Low Memory Throughput (D2H)

I am experiencing a dramatic reduction of throughput in a data transfer (device to host). My code context (simplified) is next:

At first I use cudaMemcpyAsync because I take advantage of the Streams (previously I allocate the host memory involved with cudaHostAlloc) to overlap these data transfers (4) with four kernels.

After that, I continue executing other kernels (5) until everything is over and at last I tried to do four data transfers (cudaMemcpy D2H, the host memory involved in this case is not pinned). It is here where I find the problem.

The first transfer is very slow (from 5~6 GB/s to 1.4 GB/s) and the following three increase their throughput to 2.2, 2.7 and 5.8 GB/s (this last one is very fast).

The fact is that, the advantage I take from the use of Streams, I lose it with this drop of memory performance and I do not know why it is happening.

I am using a nVidia GTX480 Card with Linux Ubuntu 10.04. Thanks in advance.

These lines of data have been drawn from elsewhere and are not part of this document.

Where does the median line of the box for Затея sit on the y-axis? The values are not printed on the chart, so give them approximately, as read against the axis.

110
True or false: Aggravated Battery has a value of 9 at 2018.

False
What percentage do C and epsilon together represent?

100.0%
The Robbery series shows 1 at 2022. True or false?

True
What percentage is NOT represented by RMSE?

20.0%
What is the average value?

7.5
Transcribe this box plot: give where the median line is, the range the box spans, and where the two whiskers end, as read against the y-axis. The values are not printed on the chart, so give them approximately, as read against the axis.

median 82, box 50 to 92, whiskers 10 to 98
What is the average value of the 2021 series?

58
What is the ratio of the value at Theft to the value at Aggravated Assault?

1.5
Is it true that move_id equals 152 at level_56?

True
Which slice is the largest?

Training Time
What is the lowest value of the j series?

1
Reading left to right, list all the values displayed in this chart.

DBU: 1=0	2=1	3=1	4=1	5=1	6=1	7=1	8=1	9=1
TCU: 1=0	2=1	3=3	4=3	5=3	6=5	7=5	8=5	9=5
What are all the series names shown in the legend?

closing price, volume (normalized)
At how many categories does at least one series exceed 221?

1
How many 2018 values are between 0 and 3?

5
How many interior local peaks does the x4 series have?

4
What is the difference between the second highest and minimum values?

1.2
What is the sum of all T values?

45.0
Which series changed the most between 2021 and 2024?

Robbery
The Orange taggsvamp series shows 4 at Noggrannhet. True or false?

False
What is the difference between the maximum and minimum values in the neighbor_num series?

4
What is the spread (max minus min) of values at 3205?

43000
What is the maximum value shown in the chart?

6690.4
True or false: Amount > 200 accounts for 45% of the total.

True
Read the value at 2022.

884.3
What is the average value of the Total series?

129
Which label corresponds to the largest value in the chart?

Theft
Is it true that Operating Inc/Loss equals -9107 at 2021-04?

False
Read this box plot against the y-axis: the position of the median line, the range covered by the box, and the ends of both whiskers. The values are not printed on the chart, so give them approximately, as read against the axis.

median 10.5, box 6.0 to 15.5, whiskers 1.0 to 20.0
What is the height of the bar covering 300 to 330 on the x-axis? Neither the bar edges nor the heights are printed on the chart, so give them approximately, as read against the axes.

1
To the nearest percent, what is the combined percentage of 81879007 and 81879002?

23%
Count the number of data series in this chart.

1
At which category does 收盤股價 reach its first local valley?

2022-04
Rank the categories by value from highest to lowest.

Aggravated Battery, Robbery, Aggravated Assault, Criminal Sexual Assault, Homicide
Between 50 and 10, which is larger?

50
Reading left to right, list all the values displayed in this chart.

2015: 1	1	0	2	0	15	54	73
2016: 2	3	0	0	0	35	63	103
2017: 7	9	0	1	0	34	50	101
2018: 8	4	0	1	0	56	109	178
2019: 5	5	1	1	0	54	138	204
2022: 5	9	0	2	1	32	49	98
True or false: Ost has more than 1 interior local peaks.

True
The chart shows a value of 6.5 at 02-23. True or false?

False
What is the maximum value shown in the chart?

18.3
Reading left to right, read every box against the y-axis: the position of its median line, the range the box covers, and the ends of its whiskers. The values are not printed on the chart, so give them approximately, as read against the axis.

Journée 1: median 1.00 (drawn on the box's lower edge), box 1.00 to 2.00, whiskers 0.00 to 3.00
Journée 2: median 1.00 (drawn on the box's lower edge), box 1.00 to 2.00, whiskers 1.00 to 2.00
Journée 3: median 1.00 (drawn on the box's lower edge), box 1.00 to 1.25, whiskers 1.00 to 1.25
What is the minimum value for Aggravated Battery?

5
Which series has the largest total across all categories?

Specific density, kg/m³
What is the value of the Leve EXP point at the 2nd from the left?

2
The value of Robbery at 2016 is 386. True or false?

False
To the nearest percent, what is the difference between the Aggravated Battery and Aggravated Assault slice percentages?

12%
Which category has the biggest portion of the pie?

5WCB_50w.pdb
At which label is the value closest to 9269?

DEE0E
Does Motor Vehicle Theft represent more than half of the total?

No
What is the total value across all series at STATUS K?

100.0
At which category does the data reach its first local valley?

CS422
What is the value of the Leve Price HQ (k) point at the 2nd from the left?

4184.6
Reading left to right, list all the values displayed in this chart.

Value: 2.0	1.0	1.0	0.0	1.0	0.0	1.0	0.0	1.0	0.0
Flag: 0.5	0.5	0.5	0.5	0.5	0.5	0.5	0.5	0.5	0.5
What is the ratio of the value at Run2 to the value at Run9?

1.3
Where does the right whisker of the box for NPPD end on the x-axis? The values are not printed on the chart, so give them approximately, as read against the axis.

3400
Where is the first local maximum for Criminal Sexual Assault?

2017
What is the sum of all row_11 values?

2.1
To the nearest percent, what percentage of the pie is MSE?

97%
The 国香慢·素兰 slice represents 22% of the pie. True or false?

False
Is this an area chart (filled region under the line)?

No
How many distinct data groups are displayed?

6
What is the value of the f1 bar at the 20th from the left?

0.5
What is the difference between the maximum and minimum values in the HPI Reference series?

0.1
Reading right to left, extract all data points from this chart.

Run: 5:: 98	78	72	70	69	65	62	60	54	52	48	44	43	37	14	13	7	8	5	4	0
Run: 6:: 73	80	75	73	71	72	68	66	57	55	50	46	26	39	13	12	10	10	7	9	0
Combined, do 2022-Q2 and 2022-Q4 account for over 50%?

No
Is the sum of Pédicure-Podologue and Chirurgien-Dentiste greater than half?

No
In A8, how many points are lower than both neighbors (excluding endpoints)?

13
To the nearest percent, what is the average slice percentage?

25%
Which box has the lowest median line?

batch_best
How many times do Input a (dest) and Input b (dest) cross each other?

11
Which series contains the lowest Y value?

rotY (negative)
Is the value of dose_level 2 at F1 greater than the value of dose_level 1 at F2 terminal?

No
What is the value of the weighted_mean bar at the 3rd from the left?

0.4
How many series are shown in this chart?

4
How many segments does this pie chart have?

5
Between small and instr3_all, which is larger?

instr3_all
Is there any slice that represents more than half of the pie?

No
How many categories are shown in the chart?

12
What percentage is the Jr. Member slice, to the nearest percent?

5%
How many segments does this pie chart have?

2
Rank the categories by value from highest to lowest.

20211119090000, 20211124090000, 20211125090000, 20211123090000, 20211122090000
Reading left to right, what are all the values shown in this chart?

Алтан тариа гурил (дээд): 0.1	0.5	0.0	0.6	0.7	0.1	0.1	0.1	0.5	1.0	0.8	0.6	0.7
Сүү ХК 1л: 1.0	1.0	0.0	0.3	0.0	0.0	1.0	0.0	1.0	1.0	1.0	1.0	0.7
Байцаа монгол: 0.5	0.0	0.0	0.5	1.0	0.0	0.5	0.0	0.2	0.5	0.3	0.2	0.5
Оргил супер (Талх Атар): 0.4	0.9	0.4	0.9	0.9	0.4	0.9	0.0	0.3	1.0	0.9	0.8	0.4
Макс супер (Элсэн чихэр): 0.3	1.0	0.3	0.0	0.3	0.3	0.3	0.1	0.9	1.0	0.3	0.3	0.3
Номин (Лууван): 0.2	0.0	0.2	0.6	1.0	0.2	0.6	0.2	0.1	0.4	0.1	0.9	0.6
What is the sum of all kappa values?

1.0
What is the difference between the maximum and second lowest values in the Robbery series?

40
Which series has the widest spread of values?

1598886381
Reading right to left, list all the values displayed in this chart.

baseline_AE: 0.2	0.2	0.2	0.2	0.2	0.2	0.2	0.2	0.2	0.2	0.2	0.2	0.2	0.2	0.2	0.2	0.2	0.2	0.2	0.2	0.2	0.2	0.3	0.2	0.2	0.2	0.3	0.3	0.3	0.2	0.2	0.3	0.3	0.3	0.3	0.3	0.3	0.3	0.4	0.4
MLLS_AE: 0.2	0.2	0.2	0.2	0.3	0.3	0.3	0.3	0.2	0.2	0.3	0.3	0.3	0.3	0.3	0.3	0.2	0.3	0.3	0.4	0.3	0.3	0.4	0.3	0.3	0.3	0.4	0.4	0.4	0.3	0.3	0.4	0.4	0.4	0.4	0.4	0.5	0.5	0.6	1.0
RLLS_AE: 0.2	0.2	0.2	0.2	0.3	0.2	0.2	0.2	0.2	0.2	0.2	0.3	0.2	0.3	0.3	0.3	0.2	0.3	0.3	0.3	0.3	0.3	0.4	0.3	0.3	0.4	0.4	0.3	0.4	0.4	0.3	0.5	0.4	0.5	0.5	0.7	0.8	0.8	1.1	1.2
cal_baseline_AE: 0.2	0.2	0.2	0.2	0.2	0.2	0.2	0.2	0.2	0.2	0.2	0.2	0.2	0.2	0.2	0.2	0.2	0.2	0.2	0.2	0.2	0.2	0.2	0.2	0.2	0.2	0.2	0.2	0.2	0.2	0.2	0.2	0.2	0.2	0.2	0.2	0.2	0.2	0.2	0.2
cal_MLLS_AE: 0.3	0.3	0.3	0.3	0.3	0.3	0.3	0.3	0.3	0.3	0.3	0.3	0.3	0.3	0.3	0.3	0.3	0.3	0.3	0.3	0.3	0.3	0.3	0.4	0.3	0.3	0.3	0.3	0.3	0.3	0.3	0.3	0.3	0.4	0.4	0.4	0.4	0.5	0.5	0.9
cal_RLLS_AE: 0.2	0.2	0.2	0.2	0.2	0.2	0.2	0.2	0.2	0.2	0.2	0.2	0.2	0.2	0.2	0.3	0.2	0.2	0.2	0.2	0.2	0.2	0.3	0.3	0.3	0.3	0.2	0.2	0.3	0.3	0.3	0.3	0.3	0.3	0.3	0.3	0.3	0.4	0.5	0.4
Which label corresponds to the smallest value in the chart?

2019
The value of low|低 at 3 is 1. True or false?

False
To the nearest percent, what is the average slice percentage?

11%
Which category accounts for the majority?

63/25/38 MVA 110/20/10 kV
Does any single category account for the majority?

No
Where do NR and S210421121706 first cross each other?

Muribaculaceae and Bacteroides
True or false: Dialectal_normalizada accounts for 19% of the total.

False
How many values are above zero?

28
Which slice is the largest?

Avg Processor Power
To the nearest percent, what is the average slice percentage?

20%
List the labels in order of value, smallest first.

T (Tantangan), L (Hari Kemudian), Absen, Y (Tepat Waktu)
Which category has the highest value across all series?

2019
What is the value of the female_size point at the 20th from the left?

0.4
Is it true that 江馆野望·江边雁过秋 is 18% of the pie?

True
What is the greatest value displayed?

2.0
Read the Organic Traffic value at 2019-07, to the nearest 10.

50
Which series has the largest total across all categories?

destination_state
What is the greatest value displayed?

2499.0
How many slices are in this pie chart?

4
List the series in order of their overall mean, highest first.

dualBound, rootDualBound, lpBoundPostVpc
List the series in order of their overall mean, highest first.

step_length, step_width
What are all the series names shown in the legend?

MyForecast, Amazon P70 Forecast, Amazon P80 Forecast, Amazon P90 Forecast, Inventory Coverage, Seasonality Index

What is your timing methodology used to compute the transfer rate? You may be inadvertently including kernel execution time in your measurement of transfer time.

I am seeing the duration of the memcpy’s using nVidia Visual Profiler so I think that it is not a timing mistake…

I really need help with this, please… I’ve tried everything and it is not working.

“the host memory involved in this case is not pinned”

but isn’t it expected to see much lower throughput on transfers involving unpinned memory? This memory is pageable, and hence significant delays will occur when the Windows kernel has to page in this memory first.

Christian

For Christian:

“The first transfer is very slow (from 5~6 GB/s to 1.4 GB/s) and the following three increase their throughput to 2.2, 2.7 and 5.8 GB/s (this last one is very fast)”

The first throughput is very slow even for pageable memory and I think that is not an explanation because the following transfers improve their throughput, moreover, I reorder the four data transfers and the problem is still occurring with the former first transfer.

Thanks a lot :)

Any new ideas???

Post a short, complete app that reproduces the problem.

Are the buffers so large that using pinned host memory buffers is not an option?

If so, try creating two smaller pinned staging buffers (buffer A and B) per CUDA stream.
You get the full speed for D2H copies, but you will have to copy in smaller chunks, e.g.
128MB chunks.

initiate an async D2H copy to buffer A
synchronize CUDA stream
initiate an async D2H copy to buffer B
perform a H2H memcpy from buffer A into the final (unpinned) destination address
synchronize CUDA stream
perform a H2H memcpy from buffer B into the final (unpinned) destination address
repeat until the whole transfer is done

I am not sure if it is still possible to nicely overlap two or more CUDA streams doing theis kind of transfers. The double buffered transfer logic could also be handled in CUDA event callbacks to keep the complexity of this double buffering logic away from the main program code.